The intensity of Korean life is hard to handle. It's easy being a hard worker back home b/c the standards are so different. Here, an underachiever works about as hard as a pretty hard worker at home, so just trying to stay afloat is a real challenge. I have gotten really good at dozing on the bus and subway (though I don't like it when people and their hair lean all over me while THEY are dozing). But I don't know how everyone gets through their days w/o collapsing!!

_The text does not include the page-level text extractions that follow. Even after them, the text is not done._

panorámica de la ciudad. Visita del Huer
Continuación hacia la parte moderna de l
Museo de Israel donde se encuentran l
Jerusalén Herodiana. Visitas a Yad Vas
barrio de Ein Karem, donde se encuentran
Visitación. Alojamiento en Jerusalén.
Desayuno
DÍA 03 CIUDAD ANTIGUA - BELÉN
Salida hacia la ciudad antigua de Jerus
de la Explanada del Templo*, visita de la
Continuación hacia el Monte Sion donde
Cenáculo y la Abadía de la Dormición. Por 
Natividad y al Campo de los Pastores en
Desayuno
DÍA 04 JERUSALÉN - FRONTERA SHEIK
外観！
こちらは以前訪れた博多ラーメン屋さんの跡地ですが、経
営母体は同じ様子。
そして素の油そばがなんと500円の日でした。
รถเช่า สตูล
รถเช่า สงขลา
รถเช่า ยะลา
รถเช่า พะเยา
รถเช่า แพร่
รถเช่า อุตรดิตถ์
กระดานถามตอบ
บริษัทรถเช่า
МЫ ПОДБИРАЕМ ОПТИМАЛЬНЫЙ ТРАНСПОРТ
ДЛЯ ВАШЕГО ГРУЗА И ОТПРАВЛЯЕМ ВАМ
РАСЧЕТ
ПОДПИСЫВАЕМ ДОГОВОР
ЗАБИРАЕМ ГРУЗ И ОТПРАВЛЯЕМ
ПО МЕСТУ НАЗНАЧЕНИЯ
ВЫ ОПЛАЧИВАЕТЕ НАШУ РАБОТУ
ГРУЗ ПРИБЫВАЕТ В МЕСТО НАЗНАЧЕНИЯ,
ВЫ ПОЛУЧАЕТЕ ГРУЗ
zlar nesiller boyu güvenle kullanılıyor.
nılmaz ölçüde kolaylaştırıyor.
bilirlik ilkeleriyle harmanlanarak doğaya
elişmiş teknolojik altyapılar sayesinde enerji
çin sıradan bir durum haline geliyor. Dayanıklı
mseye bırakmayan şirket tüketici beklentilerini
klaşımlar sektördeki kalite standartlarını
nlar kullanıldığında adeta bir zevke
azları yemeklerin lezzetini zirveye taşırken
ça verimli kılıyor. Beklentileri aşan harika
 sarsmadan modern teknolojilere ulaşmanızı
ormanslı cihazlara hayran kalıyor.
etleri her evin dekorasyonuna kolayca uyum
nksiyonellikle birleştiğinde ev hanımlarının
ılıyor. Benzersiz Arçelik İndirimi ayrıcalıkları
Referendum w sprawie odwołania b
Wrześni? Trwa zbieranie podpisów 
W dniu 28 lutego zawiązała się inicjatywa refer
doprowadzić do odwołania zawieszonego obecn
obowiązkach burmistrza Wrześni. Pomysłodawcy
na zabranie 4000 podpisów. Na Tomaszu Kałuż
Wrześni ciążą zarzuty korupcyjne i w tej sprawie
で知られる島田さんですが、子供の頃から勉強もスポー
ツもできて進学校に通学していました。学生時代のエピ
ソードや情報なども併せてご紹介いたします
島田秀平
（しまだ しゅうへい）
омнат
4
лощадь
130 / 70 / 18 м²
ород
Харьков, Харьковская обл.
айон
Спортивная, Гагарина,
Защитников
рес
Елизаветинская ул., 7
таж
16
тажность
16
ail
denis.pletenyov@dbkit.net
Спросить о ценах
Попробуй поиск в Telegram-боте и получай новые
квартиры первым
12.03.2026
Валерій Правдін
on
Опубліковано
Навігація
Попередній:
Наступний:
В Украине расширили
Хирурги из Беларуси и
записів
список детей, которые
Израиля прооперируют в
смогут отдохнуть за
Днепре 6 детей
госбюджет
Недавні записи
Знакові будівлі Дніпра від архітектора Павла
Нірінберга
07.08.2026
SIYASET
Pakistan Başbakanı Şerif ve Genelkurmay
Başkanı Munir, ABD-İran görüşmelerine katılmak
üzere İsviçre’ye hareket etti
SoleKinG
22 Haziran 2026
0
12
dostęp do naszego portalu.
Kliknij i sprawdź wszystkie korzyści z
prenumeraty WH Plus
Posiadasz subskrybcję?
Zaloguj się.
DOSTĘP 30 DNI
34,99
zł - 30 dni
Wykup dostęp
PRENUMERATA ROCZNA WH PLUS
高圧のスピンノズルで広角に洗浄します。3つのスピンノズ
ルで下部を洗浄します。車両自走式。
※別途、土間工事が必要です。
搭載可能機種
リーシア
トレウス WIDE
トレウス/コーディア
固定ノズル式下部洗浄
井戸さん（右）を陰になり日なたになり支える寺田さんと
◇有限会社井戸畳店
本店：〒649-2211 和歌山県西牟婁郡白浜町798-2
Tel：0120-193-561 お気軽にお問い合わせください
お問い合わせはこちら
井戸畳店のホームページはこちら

We got our new teachers today; they seem nice enough. I mailed letters after class and then ran to the subway so I could meet Na Rae Kim (prez of the Korean Bookarts Association) at the Korea Paper Culture Center, which is in the neighborhood where my family used to live, long ago [the residence of all of my Korean childhood memories]. I recognized the slope of the land underneath all the pavement, and how confusing it was once we got beyond the main gate outside of my late grandfather's house. The first floor houses Seoul Hands, a big arts and crafts supply store (kind of like a Paper Source), where you can get all sorts of paper, bookbinding supplies, and even Keith Smith books.
Na Rae was teaching a big class of elementary school teachers, who are doing a week-long training in arts and crafts that they can apply to their classroom teaching. I came just in time for paste papers, papermaking from recycled paper, and paper casting (in wooden molds usually used for traditional rice cakes). They had already made some books and pop-ups. It was alarming how gung ho they all were. Somehow, I could never imagine my elementary school teachers getting this excited about smearing colors on paper. After looking around at the paper museum (where I saw two pieces that I swear I saw in Chicago five years ago) and store, we had dessert at a Red Mango and talked about what she is up to in Korea and why I am here. I tried to explain in Korean and failed miserably (which was okay since she did her grad work in England and knows some English), but was TRYING to say: I'm here for a year and papermaking is what got me here but who knows what I will end up doing here, and that is fine by me. It's just about seeing how I fare living in another country for a year, getting to know my family, understanding my parents better now that I'm getting a sense of their past, meeting a new community of people and artists, and letting myself learn what I need to learn (even if it's not what I thought I would learn).
I've been having horrible fears that I will have to settle for my own mediocrity. Examples: I will never be a fluent Korean speaker / reader / writer, I will never be a technically impeccable violinist, I will never be an Olympic swimmer. Some of these make me sadder than others, but the really scary one is: I will never be a good artist. I was thinking yesterday, how come I'm not an amazing athlete? Or any number of things? And my answer was that I am just not willing to sacrifice certain things for any one thing. Like, I really hate not sleeping enough hours in a day, therefore, I won't practice violin for 8 hours a day. So, I might be a mediocre violinist, but at least I'll be less cranky. But what if I just don't have a very good eye or sense of space? It doesn't matter how much I practice making things if I don't have a real talent for it.
I'm having a hard time unraveling all of this b/c I am not getting enough sleep. Which is what happens when you are on government funding!! It all makes sense when I'm laying on the floor on a bead pillow (like an abacus built as a cube w/beads on taut strings instead of metal rods) reading Murakami stories. But when I try to articulate it in written English, it all disappears. Which I am about to do, so that I get enough sleep for the coming adventures - wait until you hear about what is in store for the next few days!!
1 comment:
shhhhhhh, Aimee, don't tell anyone, but all artists have the same fear.... even if we don't talk about it.